Somewhere along the line I started on my head. This results in pretty bad dandruff that nothing seems to work on (mostly on top of my head in the front along my hairline) and scabs all over my head in general. It stings whenever I put hair colour in and I hate brushing my hair because all the skin I've scraped off sits on top. It comes off all over my clothes when I'm out and I have clumps of hair from my rigorous scraping (I don't pull it out consciously though) on both sides of my bed along with things like scabs and stuff from when I lay in bed at night picking for two hours average (I end up finally sleeping at 3am most nights). Same with out by the lounge computer; I could sit there for hours whilst reading or watching TV and cover the floor with discarded bits of skin and hair.

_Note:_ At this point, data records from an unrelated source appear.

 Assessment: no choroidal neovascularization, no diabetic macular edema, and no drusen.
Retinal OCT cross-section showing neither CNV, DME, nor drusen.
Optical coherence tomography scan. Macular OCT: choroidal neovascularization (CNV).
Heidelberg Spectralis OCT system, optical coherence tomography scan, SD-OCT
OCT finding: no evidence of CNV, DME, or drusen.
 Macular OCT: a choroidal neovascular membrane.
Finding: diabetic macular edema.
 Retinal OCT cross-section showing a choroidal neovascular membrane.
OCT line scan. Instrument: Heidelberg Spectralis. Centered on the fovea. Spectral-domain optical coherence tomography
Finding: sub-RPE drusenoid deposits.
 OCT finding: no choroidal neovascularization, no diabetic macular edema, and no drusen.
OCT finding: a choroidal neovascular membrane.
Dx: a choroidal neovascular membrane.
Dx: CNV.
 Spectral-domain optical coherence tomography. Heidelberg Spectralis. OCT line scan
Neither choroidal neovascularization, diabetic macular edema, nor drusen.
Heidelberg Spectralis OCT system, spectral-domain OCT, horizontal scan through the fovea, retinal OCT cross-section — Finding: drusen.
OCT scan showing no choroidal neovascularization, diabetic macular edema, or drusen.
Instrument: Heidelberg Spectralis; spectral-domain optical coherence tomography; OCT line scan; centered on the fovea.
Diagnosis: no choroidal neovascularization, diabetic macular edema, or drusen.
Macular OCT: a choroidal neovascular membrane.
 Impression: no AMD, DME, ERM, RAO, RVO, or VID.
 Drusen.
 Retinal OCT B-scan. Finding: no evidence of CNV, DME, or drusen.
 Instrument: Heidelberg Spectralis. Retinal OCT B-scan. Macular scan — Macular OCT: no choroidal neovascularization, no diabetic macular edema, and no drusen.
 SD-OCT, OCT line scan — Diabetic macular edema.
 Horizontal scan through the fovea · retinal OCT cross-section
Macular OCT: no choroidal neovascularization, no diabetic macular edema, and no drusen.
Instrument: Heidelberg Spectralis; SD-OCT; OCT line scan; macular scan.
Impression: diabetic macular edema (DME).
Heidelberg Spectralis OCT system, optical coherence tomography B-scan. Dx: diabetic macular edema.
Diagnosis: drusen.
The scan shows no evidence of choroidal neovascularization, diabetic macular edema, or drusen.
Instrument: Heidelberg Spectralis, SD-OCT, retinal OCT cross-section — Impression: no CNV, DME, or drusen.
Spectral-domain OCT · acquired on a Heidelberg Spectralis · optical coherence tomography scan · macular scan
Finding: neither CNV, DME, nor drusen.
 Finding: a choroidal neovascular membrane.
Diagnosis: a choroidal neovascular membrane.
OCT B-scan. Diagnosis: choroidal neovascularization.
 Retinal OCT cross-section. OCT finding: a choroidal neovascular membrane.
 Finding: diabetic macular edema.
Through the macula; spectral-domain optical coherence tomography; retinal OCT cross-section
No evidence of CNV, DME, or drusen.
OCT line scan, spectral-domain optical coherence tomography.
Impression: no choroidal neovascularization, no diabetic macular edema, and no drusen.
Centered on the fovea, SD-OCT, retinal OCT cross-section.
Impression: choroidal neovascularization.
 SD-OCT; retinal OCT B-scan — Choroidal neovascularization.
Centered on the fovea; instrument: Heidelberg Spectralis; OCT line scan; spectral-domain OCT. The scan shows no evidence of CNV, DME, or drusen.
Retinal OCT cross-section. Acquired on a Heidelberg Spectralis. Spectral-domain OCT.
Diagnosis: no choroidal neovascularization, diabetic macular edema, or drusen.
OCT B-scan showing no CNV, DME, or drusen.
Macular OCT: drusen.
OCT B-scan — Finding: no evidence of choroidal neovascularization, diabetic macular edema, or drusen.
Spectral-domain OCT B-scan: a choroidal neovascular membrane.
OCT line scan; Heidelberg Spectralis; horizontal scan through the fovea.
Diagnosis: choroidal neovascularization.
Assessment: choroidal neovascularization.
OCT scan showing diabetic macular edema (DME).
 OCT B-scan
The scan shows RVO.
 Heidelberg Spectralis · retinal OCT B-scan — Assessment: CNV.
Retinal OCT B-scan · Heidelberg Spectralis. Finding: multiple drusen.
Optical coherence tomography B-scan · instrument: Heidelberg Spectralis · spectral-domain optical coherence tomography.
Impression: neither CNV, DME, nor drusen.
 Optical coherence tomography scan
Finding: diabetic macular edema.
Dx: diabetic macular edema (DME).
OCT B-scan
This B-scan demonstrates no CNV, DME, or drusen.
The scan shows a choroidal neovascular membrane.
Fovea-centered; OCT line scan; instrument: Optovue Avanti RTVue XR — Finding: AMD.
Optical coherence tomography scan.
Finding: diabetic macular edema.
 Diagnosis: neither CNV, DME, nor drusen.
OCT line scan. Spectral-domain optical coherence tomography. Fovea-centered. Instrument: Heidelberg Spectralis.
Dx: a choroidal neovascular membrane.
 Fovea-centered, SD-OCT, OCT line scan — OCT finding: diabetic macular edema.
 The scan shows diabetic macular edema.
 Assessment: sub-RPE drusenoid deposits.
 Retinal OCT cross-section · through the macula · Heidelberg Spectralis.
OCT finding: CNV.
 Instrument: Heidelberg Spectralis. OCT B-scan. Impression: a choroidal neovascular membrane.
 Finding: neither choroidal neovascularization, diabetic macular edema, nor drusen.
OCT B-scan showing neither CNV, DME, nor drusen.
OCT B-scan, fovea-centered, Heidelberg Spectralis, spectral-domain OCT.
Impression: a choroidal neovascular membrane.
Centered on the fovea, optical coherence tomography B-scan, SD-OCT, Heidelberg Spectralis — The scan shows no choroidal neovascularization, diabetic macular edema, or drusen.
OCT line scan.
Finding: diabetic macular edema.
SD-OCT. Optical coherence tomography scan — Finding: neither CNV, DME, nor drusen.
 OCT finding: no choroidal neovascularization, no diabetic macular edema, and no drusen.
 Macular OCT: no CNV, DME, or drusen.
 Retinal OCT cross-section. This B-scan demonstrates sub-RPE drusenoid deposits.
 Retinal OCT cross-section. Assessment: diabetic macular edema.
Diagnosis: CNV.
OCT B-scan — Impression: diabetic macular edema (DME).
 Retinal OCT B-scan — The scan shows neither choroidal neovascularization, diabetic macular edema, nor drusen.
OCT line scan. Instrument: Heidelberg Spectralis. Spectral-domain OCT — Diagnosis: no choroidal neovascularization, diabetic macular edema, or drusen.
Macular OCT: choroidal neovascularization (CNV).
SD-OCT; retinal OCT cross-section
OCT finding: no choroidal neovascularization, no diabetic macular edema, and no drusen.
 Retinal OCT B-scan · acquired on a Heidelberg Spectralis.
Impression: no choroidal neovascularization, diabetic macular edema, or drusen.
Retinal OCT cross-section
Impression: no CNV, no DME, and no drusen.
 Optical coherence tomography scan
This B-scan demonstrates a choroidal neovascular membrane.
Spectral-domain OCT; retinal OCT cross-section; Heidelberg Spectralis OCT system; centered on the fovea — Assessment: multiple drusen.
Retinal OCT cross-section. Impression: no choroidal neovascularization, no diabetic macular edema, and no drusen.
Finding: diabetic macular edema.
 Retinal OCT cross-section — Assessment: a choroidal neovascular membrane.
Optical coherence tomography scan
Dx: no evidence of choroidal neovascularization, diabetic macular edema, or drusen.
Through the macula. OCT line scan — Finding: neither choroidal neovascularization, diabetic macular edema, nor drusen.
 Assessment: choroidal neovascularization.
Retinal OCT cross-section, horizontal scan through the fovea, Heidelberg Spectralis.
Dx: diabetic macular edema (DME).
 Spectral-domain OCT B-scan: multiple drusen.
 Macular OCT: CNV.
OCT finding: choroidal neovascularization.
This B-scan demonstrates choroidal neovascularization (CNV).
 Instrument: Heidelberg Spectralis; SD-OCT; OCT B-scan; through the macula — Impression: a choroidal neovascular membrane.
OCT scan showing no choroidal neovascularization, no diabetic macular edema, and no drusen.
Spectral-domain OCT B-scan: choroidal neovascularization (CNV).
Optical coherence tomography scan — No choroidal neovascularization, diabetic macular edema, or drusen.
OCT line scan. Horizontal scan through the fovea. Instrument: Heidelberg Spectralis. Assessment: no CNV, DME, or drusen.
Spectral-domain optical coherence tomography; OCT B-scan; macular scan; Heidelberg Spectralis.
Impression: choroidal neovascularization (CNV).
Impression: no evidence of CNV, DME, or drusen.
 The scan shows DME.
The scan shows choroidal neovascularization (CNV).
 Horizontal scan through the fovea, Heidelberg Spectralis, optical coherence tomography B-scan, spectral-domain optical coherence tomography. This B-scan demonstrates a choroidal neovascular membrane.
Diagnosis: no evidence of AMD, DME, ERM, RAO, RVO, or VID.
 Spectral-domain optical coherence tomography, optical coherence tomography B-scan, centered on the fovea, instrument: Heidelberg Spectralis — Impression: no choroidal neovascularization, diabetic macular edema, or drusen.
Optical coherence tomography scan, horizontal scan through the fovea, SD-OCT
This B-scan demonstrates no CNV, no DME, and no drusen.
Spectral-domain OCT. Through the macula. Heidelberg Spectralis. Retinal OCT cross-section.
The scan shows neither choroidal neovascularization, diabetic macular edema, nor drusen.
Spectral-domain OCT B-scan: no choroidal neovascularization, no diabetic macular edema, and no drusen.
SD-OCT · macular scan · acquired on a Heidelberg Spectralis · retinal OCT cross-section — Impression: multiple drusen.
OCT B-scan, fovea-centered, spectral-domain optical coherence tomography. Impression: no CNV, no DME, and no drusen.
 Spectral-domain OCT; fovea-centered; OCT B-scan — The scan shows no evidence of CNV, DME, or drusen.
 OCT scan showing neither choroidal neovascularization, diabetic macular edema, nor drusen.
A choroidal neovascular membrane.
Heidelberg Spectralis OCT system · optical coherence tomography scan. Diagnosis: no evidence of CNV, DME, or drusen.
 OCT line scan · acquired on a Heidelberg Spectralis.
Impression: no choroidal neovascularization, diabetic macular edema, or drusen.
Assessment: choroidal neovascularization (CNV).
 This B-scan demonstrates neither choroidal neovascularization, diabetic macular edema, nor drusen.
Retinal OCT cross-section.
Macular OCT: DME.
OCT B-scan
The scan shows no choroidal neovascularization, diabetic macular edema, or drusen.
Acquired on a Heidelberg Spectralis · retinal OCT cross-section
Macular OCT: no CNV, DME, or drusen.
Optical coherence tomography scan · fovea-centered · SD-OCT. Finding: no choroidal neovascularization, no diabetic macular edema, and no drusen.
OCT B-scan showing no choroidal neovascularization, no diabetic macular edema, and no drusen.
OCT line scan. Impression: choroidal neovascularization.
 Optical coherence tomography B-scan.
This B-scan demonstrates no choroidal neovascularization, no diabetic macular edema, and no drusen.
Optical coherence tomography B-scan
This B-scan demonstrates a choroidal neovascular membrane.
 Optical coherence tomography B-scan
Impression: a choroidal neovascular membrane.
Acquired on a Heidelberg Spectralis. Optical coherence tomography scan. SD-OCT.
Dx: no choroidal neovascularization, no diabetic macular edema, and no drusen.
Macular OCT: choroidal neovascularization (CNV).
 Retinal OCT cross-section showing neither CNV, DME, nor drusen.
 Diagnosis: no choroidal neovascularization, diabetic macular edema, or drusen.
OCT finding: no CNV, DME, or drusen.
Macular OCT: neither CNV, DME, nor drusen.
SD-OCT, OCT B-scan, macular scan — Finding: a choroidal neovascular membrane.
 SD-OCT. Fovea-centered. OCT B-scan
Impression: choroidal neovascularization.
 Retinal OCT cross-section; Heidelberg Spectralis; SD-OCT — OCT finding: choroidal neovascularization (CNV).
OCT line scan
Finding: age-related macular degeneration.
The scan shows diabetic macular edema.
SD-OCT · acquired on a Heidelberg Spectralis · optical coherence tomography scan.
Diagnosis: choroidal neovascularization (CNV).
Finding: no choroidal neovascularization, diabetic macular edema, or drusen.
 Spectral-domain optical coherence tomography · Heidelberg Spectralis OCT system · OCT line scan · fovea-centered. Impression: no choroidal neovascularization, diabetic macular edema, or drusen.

This thing is infuriating. I am such a tidy person, I can't stand the fallout (pun sort of intended) from it. It's so gross. Mum always snaps at me all the time that it's gross and I should stop, but SECONDS LATER I have my arm down the back of my t-shirt or on my face/head again, picking with what I can only describe as a dogged determination to rid myself of the contaminants lodged in my skin.
I already hate my face enough as it is and somehow in my efforts to improve it, I end up making it worse than it was before. Sometimes not even make-up can fix it when I have scabs that show up from a mile away underneath my caked on foundation.
I even pick my skin when I'm out with people, although I try and hide it by picking around my ears behind a curtain of hair or raking my fingers through it to try and find a spot. I bring foundation with me everywhere to cover up any spots I pick at and I panic when I don't have it with me.
Even more annoying was the fact my picking was more than halved after my skin cleared up completely when I was on strong antibiotics for about a week not so long ago. Now that I'm off them, my skin has returned to what I call 'normal' again.
If it's worth mentioning, occasionally I have bouts of pulling out body hair (legs, arms etc) with tweezers for around an hour, too.